I read a comment somewhere yesterday that DLSS was implemented to give gamers that extra bit of performance...
But why - oh, that's right: DLSS is solution selling/marketing for RTX On performance impact.
[Strong IMO here]Raster looks plenty fine on gpus, someone has to really nitpick in favor of RT and PT. Some of these visuals I could hardly give a duck about. "Ooh, the shadows! Ooh, the reflections!", etc - meanwhile, I'm more concerned about gameplay, or a good story:
-if my party of 3 can dps down this boss before I run out of my limited stock of 3 revival potions
-there's a visual novel giving me the feels
-playing a futuristic racer, watching for hazards on the track, attacks from opponents, while trying to keep the top spot
-can't forget some older emulated titles
I guess I'm just not the target audience for those technologies... I don't see the need for this hard push towards realism; some games are good without this, and can be worse with it. Art should come in many forms.

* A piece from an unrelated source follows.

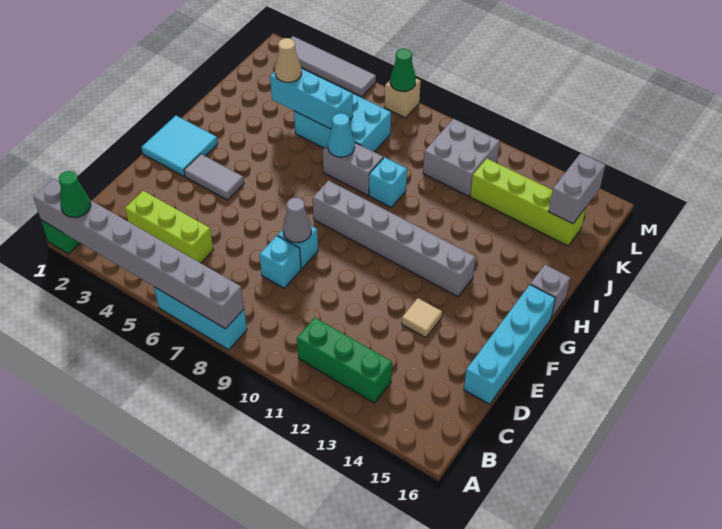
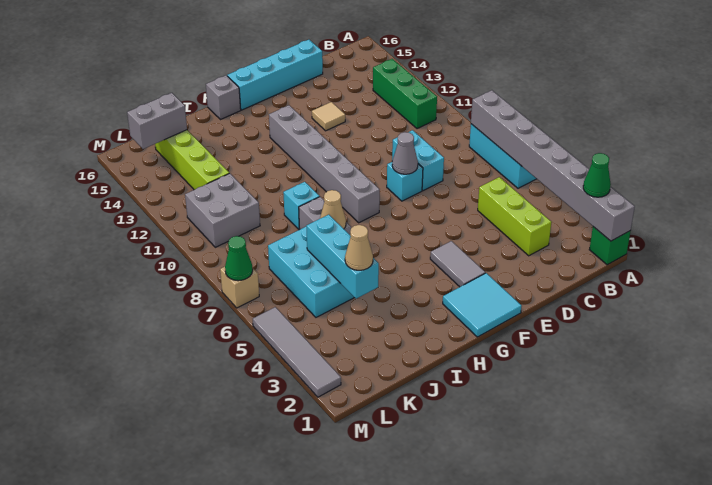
cyan 1x1 brick [259,236,301,288] -> cyan 1x2 brick [392,130,444,191]
cyan 1x1 cone [328,113,355,157] -> tan 1x1 cone [320,190,346,229]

I do think a lot of the recent complaints regarding titles like Last of Us, Hogwarts and Jedi Survivor are hardware related because I don't have any issues with native 4K on Ultra settings and I don't use DLSS but I do think all PCs should be able to achieve solid performance on AAA titles and that's on the developers.
I think they're upper management related. They have the final say on all these projects.
-not enough allotted time, which happens a lot, even with the crunch
-sometimes making devs use engines not well suited for a particular genre, because the licensing fees
-pushing for projects built around macrotransactions(there's nothing 'micro' about these things anymore)
Some folks tend to point fingers/pitchforks at the developer, and I'd understand that, IF they weren't under a publisher.
Look at all the complaints towards Activision-Blizzard-King.
Basically, ABK's response: I can't hear you over the sound of all my money!!!
I doubt they will change direction until folks hit 'em where it hurts most: money.
In your case, you've brute forced your way around the problems with that hardware.